The answers actually came from Android-friendly Iris—an answer to Apple voice assistant Siri—but ChaCha was the one providing the results. ChaCha changed the answers that drew the scrutiny and apologized.
Now the message is about accuracy.
ChaCha commissioned the Butler Business Accelerator to prepare a research paper comparing the accuracy of ChaCha and 10 other Q&A services.
ChaCha won by far, scoring 72.8 on an “intelligence index,” with second-place Ask.com scoring 63.9.
“This study’s results support the hypothesis that Q&A platforms cannot rely on algorithmic search results alone to deliver quality answers,” researchers for the Butler University consultation office wrote. “Search Engine Results Pages (SERP) lack deep semantic understanding of ‘natural language’ human questions, and, therefore, cannot account effectively for long-tail questions like those posed in this study.”

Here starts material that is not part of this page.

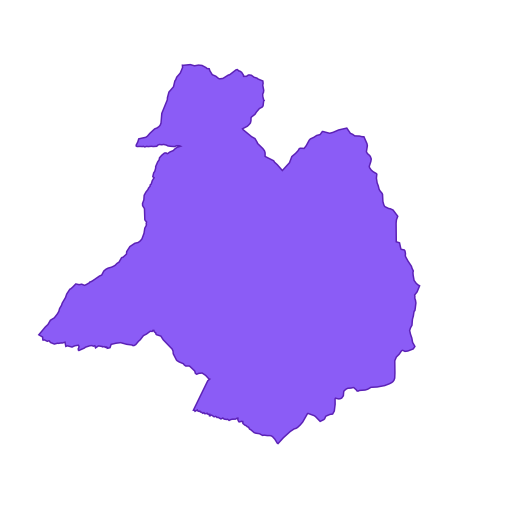 outline of Barghis, Sibiu, Romania, rotated 109°
{"feature_id": "2599482B31071590399697", "entity_name": "Barghis", "entity_type": "district", "adm_level": 2, "iso_a3": "ROU", "parent_name": "Romania", "parent_adm1": "Sibiu", "projection": "equal_earth", "projection_center": [24.511, 46.014], "detail": "fine", "context": "isolated", "style": "filled", "palette": "violet", "viewbox_px": 512, "rotation_deg": 109, "n_neighbors": 0, "source": "geoboundaries", "source_scale": "gbopen_adm2", "svg_char_len": 6095}
<svg xmlns="http://www.w3.org/2000/svg" viewBox="0 0 512 512"><g transform="rotate(109 256 256)"><path d="M404.7,422.2L404.9,418.0L403.1,415.3L402.9,414.3L401.4,411.5L401.5,411.1L399.7,408.5L403.4,406.4L402.3,405.0L402.0,400.3L399.9,398.1L398.2,395.0L399.1,393.9L400.6,393.7L401.4,393.9L402.7,393.4L403.0,392.7L399.0,388.4L397.7,387.5L394.9,383.8L394.1,382.0L394.2,380.4L393.3,379.2L395.1,377.8L392.3,375.7L391.6,371.8L391.9,371.6L391.1,370.0L391.3,369.6L390.8,368.4L391.3,368.3L390.9,366.9L391.7,366.6L391.3,365.8L390.2,364.2L386.7,364.2L384.0,359.9L382.0,355.8L381.6,349.5L380.5,344.3L380.8,343.6L380.5,342.3L379.0,340.9L374.8,339.3L372.9,338.2L367.9,336.5L365.4,334.1L361.6,331.5L361.1,329.6L359.8,329.2L359.6,328.3L360.5,327.9L361.2,326.5L361.2,325.9L362.4,325.2L362.8,324.4L362.7,319.9L365.4,316.5L371.3,305.0L372.9,303.5L375.4,302.4L380.2,297.4L380.6,296.7L381.2,294.2L381.5,289.6L382.4,288.3L382.9,286.6L381.8,283.5L381.8,282.8L384.7,276.5L386.7,275.1L387.1,273.6L385.6,271.9L384.2,268.8L385.3,264.7L387.5,260.6L387.5,259.7L389.7,261.0L422.2,265.0L422.0,263.8L422.7,263.1L420.7,261.4L421.4,260.7L421.5,259.5L421.0,258.5L421.6,257.8L421.5,256.7L422.0,255.1L421.1,254.3L421.8,253.2L421.2,251.6L420.7,251.2L420.6,250.6L421.3,249.9L421.1,248.8L420.8,248.3L422.2,248.0L422.2,247.4L421.2,246.9L420.9,246.1L421.7,243.3L420.8,242.0L420.9,241.1L421.4,240.3L420.9,239.2L421.5,236.1L420.0,234.6L420.6,233.0L420.1,230.5L419.6,229.6L420.2,227.9L418.7,226.4L417.9,225.0L416.9,222.2L415.5,221.1L415.2,220.3L416.7,219.9L418.3,218.3L418.2,217.5L417.0,215.9L417.2,215.1L416.8,214.7L417.5,214.2L418.3,214.1L418.8,213.4L419.6,211.2L419.6,210.1L420.3,208.6L420.3,207.3L421.7,205.8L422.0,204.3L423.6,200.2L423.6,198.5L422.9,194.8L423.5,191.4L422.7,189.9L422.1,186.7L421.2,184.1L421.1,182.8L421.5,181.4L423.1,178.5L426.0,175.0L426.2,174.1L418.8,170.9L410.8,166.5L407.1,163.7L405.9,162.0L404.6,160.9L401.4,159.2L397.8,157.8L388.3,156.0L387.9,155.6L388.0,149.1L388.4,147.6L391.5,141.5L388.7,138.7L387.6,138.1L385.0,137.9L384.4,137.5L381.7,134.5L380.5,132.1L377.1,131.5L370.5,132.9L365.4,134.7L364.6,134.6L364.2,131.2L363.3,129.6L362.4,128.7L359.7,127.9L355.7,128.9L354.6,128.7L352.3,127.3L351.1,126.0L349.9,123.1L348.8,121.4L348.6,120.7L350.0,117.4L350.6,116.9L350.6,115.6L349.4,114.3L347.2,109.2L345.6,107.0L342.7,104.5L340.4,98.8L336.6,92.1L333.4,88.3L331.5,86.5L330.1,85.6L328.4,85.1L326.3,85.1L321.6,86.5L309.8,90.7L305.8,90.4L302.1,88.6L298.4,87.6L297.8,87.2L297.4,86.6L297.7,84.1L296.4,81.5L292.7,77.1L289.8,76.3L286.7,79.8L282.8,82.0L279.6,84.5L276.4,86.5L273.4,86.5L270.7,86.0L264.8,87.5L261.5,87.7L257.7,88.4L256.3,88.4L255.9,88.0L253.6,88.4L248.4,89.5L245.9,90.8L244.0,92.3L243.0,92.4L241.2,93.3L237.5,92.0L230.9,91.6L230.6,93.3L229.7,95.6L227.6,98.6L222.9,101.2L220.6,102.2L218.9,102.4L216.9,104.4L215.1,105.7L211.2,110.8L207.9,114.4L207.1,114.9L205.0,115.5L202.7,116.8L202.0,117.8L202.4,120.8L202.2,121.3L196.8,124.6L196.9,128.0L179.4,134.2L176.1,135.0L172.3,134.9L167.9,141.4L167.6,144.5L167.9,145.9L167.4,150.0L167.2,150.6L165.9,151.9L163.1,153.8L156.6,156.4L155.7,157.2L153.8,160.3L152.6,161.5L149.9,163.2L147.4,165.3L143.2,167.5L139.3,168.4L138.9,169.0L138.1,172.9L137.2,175.1L135.5,177.4L134.4,178.1L129.2,178.2L126.8,178.6L125.0,180.0L124.0,181.2L123.0,183.7L121.9,185.2L121.3,185.6L115.5,186.6L113.7,187.6L108.1,192.8L108.7,194.7L108.9,197.2L110.3,201.8L109.5,204.2L109.3,206.7L105.5,211.8L109.9,218.9L114.0,223.4L116.0,226.3L116.5,233.4L116.7,233.8L120.3,234.9L122.3,237.9L124.9,239.9L127.6,242.7L129.2,243.4L135.2,244.4L138.6,245.5L139.6,249.0L140.3,250.0L142.7,250.5L146.1,252.0L150.3,254.5L156.9,254.7L166.6,258.9L162.7,265.7L161.3,269.0L160.2,270.3L158.9,279.8L155.5,281.0L153.8,282.2L152.2,284.5L149.0,291.3L148.4,291.6L145.3,295.2L144.6,299.1L140.7,309.5L140.1,310.2L136.1,306.4L133.9,305.3L132.0,304.6L129.8,304.8L126.9,305.7L126.0,305.5L122.4,303.1L119.8,302.5L115.5,300.8L113.1,298.6L111.7,298.2L107.1,299.2L106.3,298.9L105.9,299.6L102.8,301.6L100.6,302.4L99.0,302.2L96.9,302.6L92.4,305.2L90.4,305.5L88.3,306.5L88.0,311.6L87.5,313.0L87.6,316.1L86.6,319.2L87.0,321.4L87.4,322.2L89.2,323.5L90.2,326.2L90.0,326.4L89.7,326.2L88.8,327.1L87.0,329.4L86.4,331.6L86.7,332.2L85.8,334.4L86.5,335.5L93.3,340.0L93.8,341.0L98.9,345.1L100.4,348.3L100.3,349.3L99.1,352.5L98.8,356.4L95.8,360.0L94.2,361.2L94.7,363.4L94.1,364.7L93.4,369.1L94.2,372.5L96.2,376.1L96.4,380.4L99.2,386.5L99.6,387.7L101.6,386.8L105.4,387.0L107.8,387.2L112.7,389.2L115.5,389.3L116.9,389.7L122.9,389.1L129.3,391.7L135.1,391.3L137.2,390.7L151.8,391.5L161.2,389.1L163.6,389.2L165.3,389.9L167.2,391.3L168.8,393.2L174.6,396.3L178.1,397.7L179.6,398.8L183.4,405.0L186.7,404.9L190.2,405.4L191.1,405.0L191.2,404.0L190.2,401.5L189.5,399.0L189.0,398.3L189.1,396.7L187.9,395.0L187.7,393.6L186.3,390.6L186.0,388.9L184.6,385.6L182.8,384.7L182.0,383.6L181.5,381.3L180.6,379.7L180.3,376.9L180.6,375.1L180.0,372.1L179.1,368.7L177.5,366.9L177.0,365.5L176.7,364.3L176.8,363.1L178.8,365.8L180.7,367.3L183.3,368.6L185.8,371.4L188.0,372.9L188.1,373.9L187.8,374.6L188.5,376.1L191.4,377.9L194.5,379.2L196.6,378.9L199.0,379.6L204.1,380.0L205.5,379.5L208.9,379.3L210.7,379.8L214.0,379.5L214.6,379.4L215.2,377.8L218.4,378.6L222.1,378.5L223.3,379.2L224.5,378.8L227.0,379.8L228.0,379.7L231.4,380.9L235.0,381.5L239.5,380.3L243.3,380.4L245.3,379.6L247.5,376.9L257.7,373.0L258.5,372.3L259.4,370.6L259.8,370.5L261.4,370.3L261.7,369.9L262.9,369.7L265.9,370.2L270.9,369.3L277.0,369.4L279.5,370.4L281.6,371.8L283.4,374.7L288.1,378.3L293.9,379.7L296.4,379.1L300.6,381.4L300.9,382.1L301.6,382.6L306.3,383.5L308.4,385.1L310.6,386.1L312.2,387.5L313.7,389.1L315.6,391.9L317.4,393.6L319.7,395.0L324.3,395.7L325.8,397.4L332.6,402.4L334.2,403.8L334.6,404.6L335.8,405.0L338.6,407.5L339.6,408.6L339.4,411.6L340.7,413.9L341.1,417.3L345.1,419.2L347.4,420.5L348.0,421.2L353.6,422.6L357.3,422.6L363.8,423.9L365.8,423.8L369.6,424.6L372.6,424.4L375.6,425.0L380.2,426.6L383.7,429.5L388.5,430.4L391.7,432.1L401.2,435.7L402.1,431.4L404.8,430.2L404.8,429.8L404.2,428.8L404.6,425.5L403.7,424.4L403.6,423.8L404.7,422.2Z" fill="#8b5cf6" stroke="#5b21b6" stroke-width="1.5"/></g></svg>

But ChaCha needs brand recognition for its human element if consumers are going to support it in an increasingly tougher market, Sterling said.
Major players such as Google (which scored 50.1 on Butler’s intelligence index) have tweaked their search results page to provide Q&A formats at the top, which prevents consumers from having to search through lists of links to find what they want.
“The novelty of sort of searching for things and looking at a lot of different sources is done,” Sterling said. “People want the most reliable answer as quickly as they can get it.”
Blame mobile access, with its demands for quick delivery of information.
Jones said ChaCha, with its new version, is trying to shift its focus even more toward mobile apps and a mobile-friendly website. Two-thirds of the traffic on ChaCha.com comes from smart phones or tablets, with the remainder coming from desktop or laptop computers.
“That’s flip-flopped from before,” he said.